Auch Unternehmer, die bei anderen Unternehmern etwas kaufen, bezahlen dem Verkäufer Umsatzsteuer. Ein Unternehmen A, das bei einem Unternehmen B für 1.000 Euro Ware einkauft, überweist dem Unternehmen B nicht nur 1.000 Euro, sondern zusätzlich 160 Euro = 16 Prozent Umsatzsteuer. Der Unternehmer B, der Verkäufer also, muss diese 160 Euro an den Staat weiterleiten; das Geld gehört ihm nicht!

Die Umsatzsteuer ist aber eine so genannte Verbrauchssteuer: Sie wird nur fällig, wenn eine Ware oder Dienstleistung gewissermaßen vernichtet, sprich gegessen, getrunken oder sonst irgendwie verbraucht wird. Wenn ein Unternehmer aber Waren oder Dienstleitungen kauft, und wenn er mit deren Hilfe seinerseits neue Waren oder Dienstleistungen produziert, dann muss er auf seine Einkäufe keine Umsatzsteuer zahlen. Deshalb bekommt der Unternehmer A die 160 Euro vom Finanzamt zurück, die er zuvor an seinen Lieferanten als Umsatzsteuer bezahlt hat. Dieser Vorgang heißt Vorsteuerabzug. Für Endverbraucher gibt es den Vorsteuerabzug nicht.

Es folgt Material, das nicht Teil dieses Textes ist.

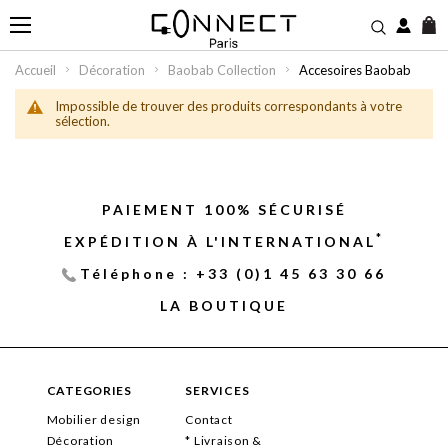
M
Accueil
Décoration
Baobab Collection
Accesoires Baobab
Impossible de trouver des produits correspondants à votre
sélection.
PAIEMENT 100% SÉCURISÉ
*
EXPÉDITION À L'INTERNATIONAL
Téléphone : +33 (0)1 45 63 30 66
LA BOUTIQUE
CATEGORIES
SERVICES
Mobilier design
Contact
Décoration
* Livraison &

Deshalb zahlt letzen Endes immer nur der Endverbraucher die Umsatz- bzw. Mehrwertsteuer. Ein Unternehmen hingegen leitet die Steuer nur weiter. Nur für den Verbraucher ist es deswegen von Bedeutung, ob der Mehrwertsteuersatz 16 Prozent beträgt (wie für die meisten Waren und Dienstleistungen), oder 7 Prozent (wie zum Beispiel für Lebensmittel oder Bücher), oder null Prozent (wie zum Beispiel für Briefmarken oder Päckchen-Porto). Für Unternehmen hingegen ist die Höhe der Umsatzsteuer ohne Belang, selbst wenn sie sie selber an ihre Lieferanten zahlen: Sie können sie an anderer Stelle in voller Höhe wieder abziehen.<<

http://online.wdr.de/online/wirtschaft/post_umsatzsteuer/stichwort_umsatzsteuer.html

na, was sagt dir insbesondere der letzte satz?

und die lohnsteuer wird nicht vom AG finanziert, sondern sie wird vom arbeitslohn einbehalten und vom AG ans finanzamt abgeführt.
sie ist nichts anderes als eine erhebungsform der einkommenssteuer, aber weil der staat auf nummer sicher gehen wollte, das er diese steuer auch wirklich pünktlich kriegt, hat er den AG damit beauftragt, sie einzubehalten und abzuführen.